**Task set:**
1. Reproduce a passage from the certificate of amendment, beginning at the words "Lee Enterprises, Incorporated (the" and ending after the words "January 30, 2012.".
2. Decide whether each statement below agrees with the certificate of amendment. Answer yes or no for each, and quote the words of the certificate that settle it.
(a) The original Certificate of Incorporation was filed on January 30, 2012.
(b) The Corporation is organized under the General Corporation Law of the State of Delaware.
(c) The Board of Directors called for the amendment to be considered at a meeting of the stockholders.

**Text shown:**
/---

EX-3.1 2 ex_233470.htm EXHIBIT 3.1 ex_233470.htm

 

Exhibit 3.1 - Certificate of Amendment to the Amended and Restated Certificate of Incorporation of Lee Enterprises, Incorporated, effective as of March 12, 2021

 

CERTIFICATE OF AMENDMENT

TO THE

AMENDED AND RESTATED CERTIFICATE

OF INCORPORATION

OF

LEE ENTERPRISES, INCORPORATED

 

Lee Enterprises, Incorporated (the “Corporation”), a corporation organized and existing under and by virtue of the General Corporation Law of the State of Delaware (as amended from time to time, the “DGCL”), does herby certify as follows:

 

1.    The name of the Corporation is Lee Enterprises, Incorporated, and the date on which the original Certificate of Incorporation was filed in the office of the Secretary of State of the State of Delaware was September 22, 1950. The Amended and Restated Certificate of Incorporation of the Corporation was duly adopted in accordance with the DGCL and was filed in the office of the Secretary of State of the State of Delaware on January 30, 2012.

 

2.    The Board of Directors of the Corporation has duly adopted resolutions proposing and declaring advisable that the Amended and Restated Certificate of Incorporation be amended as set forth herein and calling for the consideration and approval thereof at a meeting of the stockholders of the Corporation.

\---

**Entries provided:**

/---

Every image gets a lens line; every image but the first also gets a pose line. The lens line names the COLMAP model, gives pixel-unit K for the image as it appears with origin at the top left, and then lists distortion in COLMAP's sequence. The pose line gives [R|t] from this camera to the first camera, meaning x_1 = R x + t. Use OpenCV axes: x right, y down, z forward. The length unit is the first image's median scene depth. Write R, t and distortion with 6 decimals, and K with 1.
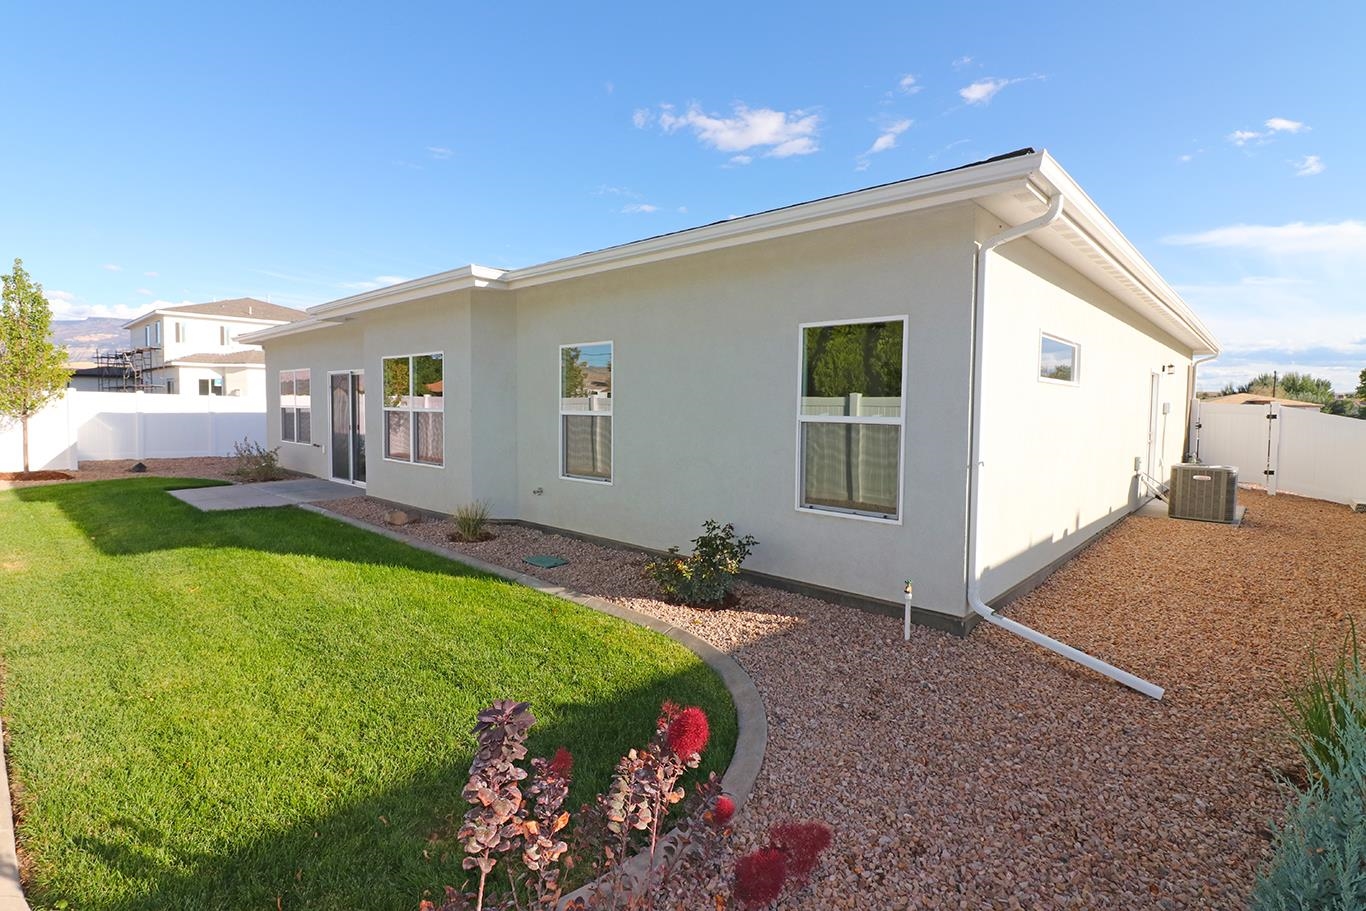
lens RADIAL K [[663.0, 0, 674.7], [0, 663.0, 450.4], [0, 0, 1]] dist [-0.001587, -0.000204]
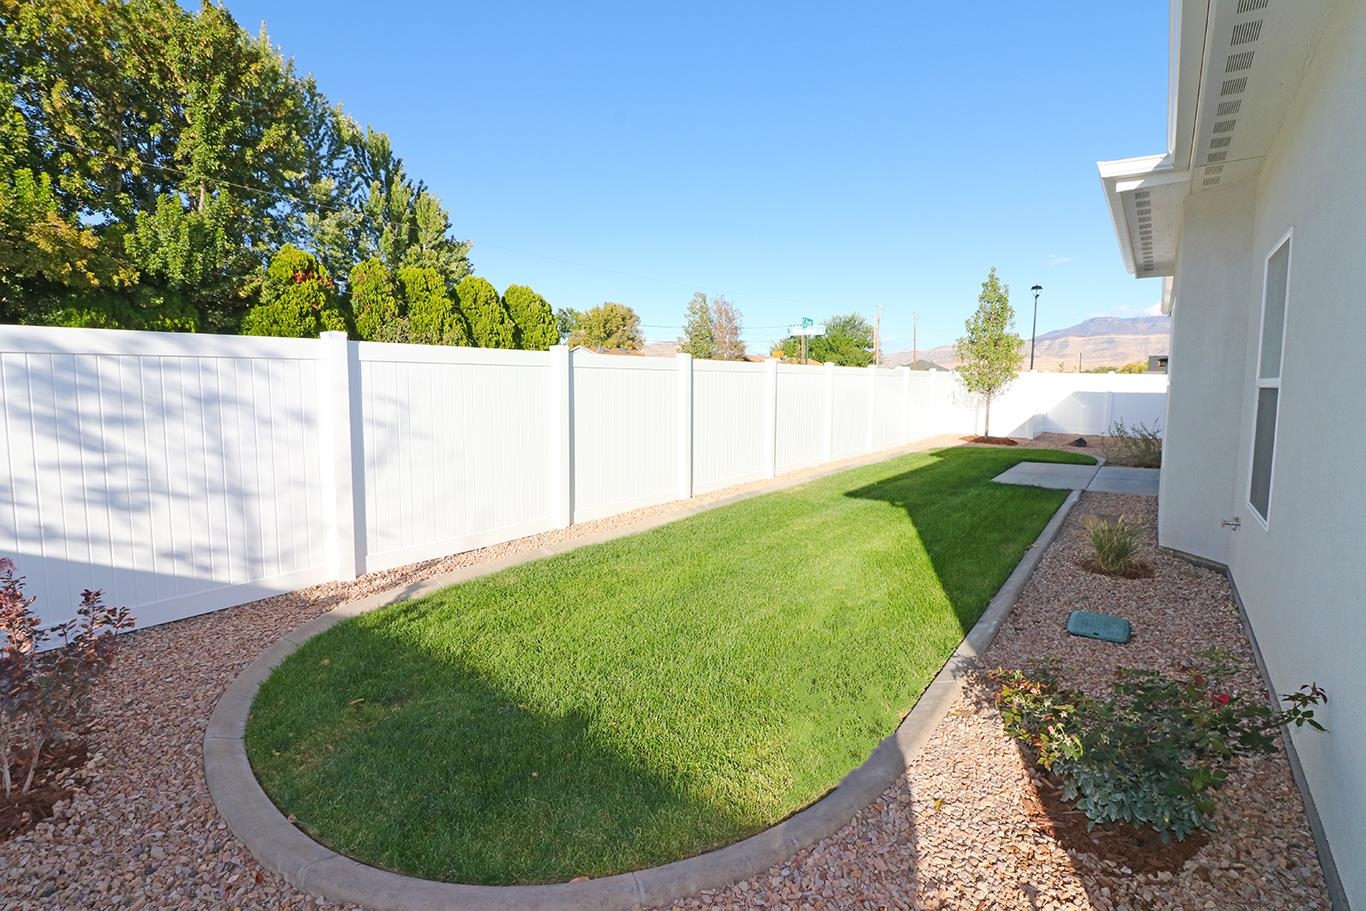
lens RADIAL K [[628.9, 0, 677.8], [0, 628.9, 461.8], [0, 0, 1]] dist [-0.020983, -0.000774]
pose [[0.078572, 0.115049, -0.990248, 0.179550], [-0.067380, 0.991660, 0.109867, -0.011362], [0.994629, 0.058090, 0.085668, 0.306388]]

\---
/---

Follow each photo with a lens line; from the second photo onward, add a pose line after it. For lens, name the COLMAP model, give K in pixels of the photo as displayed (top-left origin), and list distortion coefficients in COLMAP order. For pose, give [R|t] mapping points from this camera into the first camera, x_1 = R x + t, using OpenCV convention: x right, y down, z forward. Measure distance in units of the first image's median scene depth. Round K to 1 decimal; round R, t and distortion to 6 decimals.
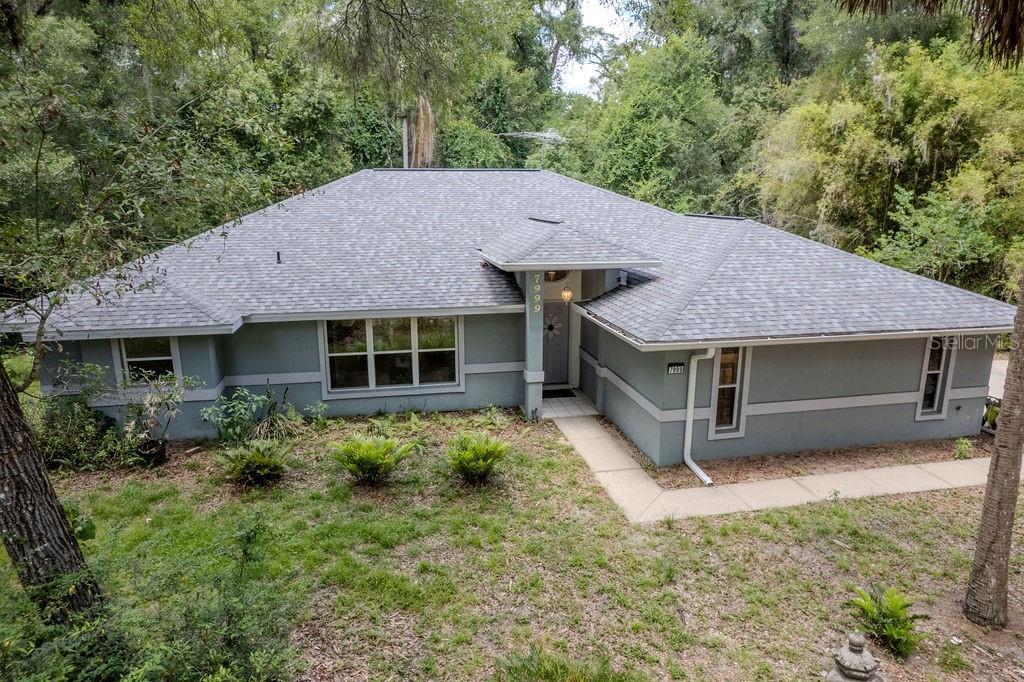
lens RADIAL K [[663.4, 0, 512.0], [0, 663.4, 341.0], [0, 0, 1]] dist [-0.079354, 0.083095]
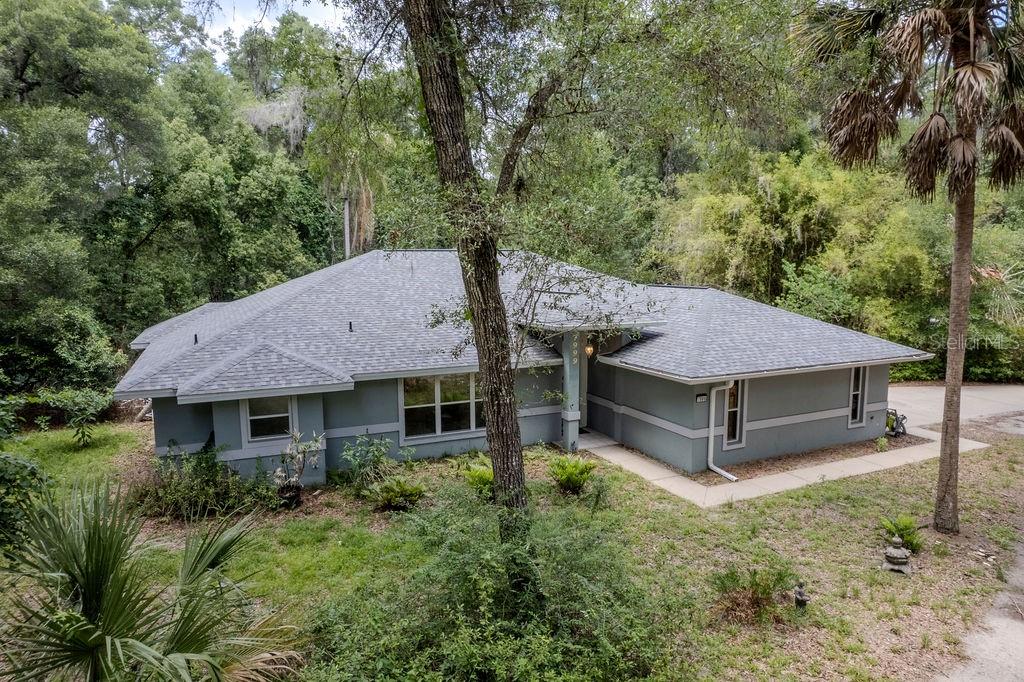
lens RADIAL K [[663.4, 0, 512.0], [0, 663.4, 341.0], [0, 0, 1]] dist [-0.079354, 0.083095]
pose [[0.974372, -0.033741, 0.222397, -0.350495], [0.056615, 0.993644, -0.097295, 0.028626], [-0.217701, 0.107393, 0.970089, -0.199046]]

\---
/---

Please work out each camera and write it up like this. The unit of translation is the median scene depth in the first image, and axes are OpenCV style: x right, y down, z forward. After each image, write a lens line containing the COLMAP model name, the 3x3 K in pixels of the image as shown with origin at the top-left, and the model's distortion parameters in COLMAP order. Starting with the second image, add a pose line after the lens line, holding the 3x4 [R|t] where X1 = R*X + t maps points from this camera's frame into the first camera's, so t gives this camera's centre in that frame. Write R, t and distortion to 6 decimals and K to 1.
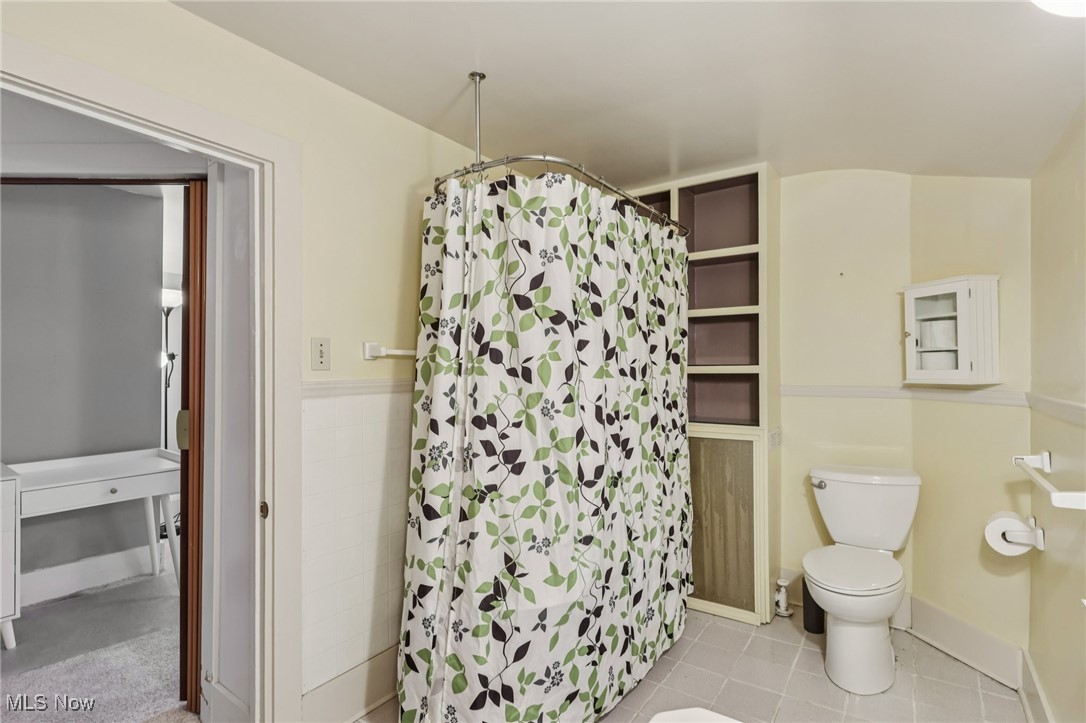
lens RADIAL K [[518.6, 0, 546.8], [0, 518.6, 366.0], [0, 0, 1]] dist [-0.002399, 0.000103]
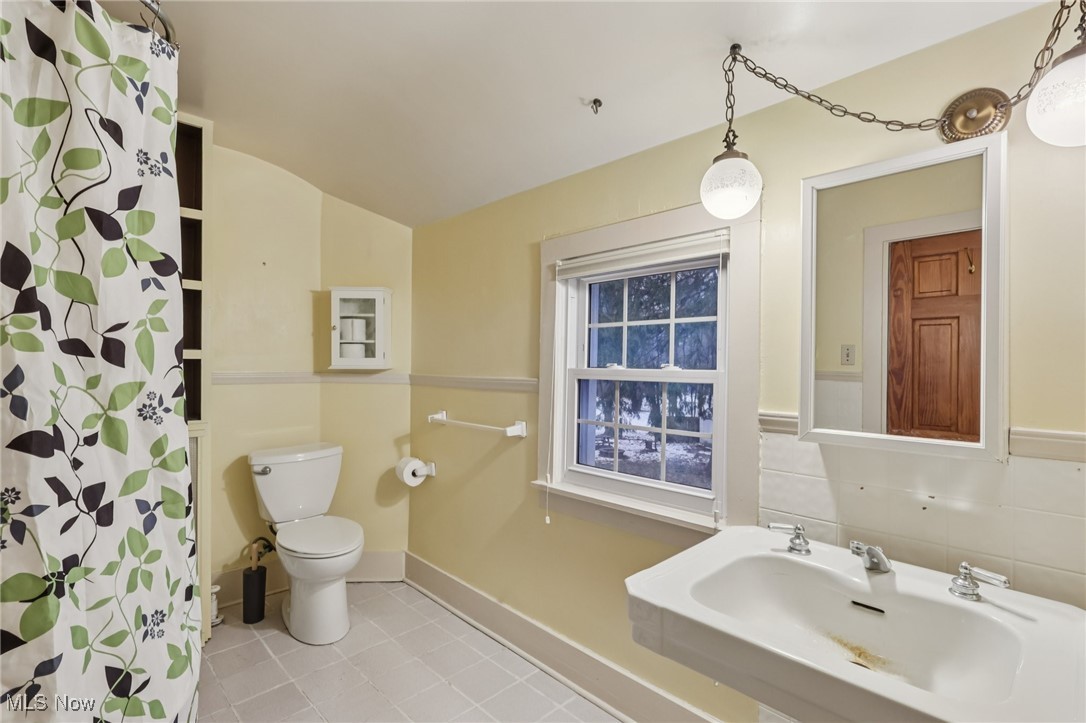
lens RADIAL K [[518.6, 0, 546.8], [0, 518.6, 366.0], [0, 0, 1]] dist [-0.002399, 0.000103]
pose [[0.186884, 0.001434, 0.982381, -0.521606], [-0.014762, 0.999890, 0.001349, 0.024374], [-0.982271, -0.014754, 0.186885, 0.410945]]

\---

**Responses to the tasks:**
1.
Lee Enterprises, Incorporated (the “Corporation”), a corporation organized and existing under and by virtue of the General Corporation Law of the State of Delaware (as amended from time to time, the “DGCL”), does herby certify as follows:

 

1.    The name of the Corporation is Lee Enterprises, Incorporated, and the date on which the original Certificate of Incorporation was filed in the office of the Secretary of State of the State of Delaware was September 22, 1950. The Amended and Restated Certificate of Incorporation of the Corporation was duly adopted in accordance with the DGCL and was filed in the office of the Secretary of State of the State of Delaware on January 30, 2012.

2.
(a) No: "the date on which the original Certificate of Incorporation was filed in the office of the Secretary of State of the State of Delaware was September 22, 1950"
(b) Yes: "a corporation organized and existing under and by virtue of the General Corporation Law of the State of Delaware"
(c) Yes: "calling for the consideration and approval thereof at a meeting of the stockholders of the Corporation"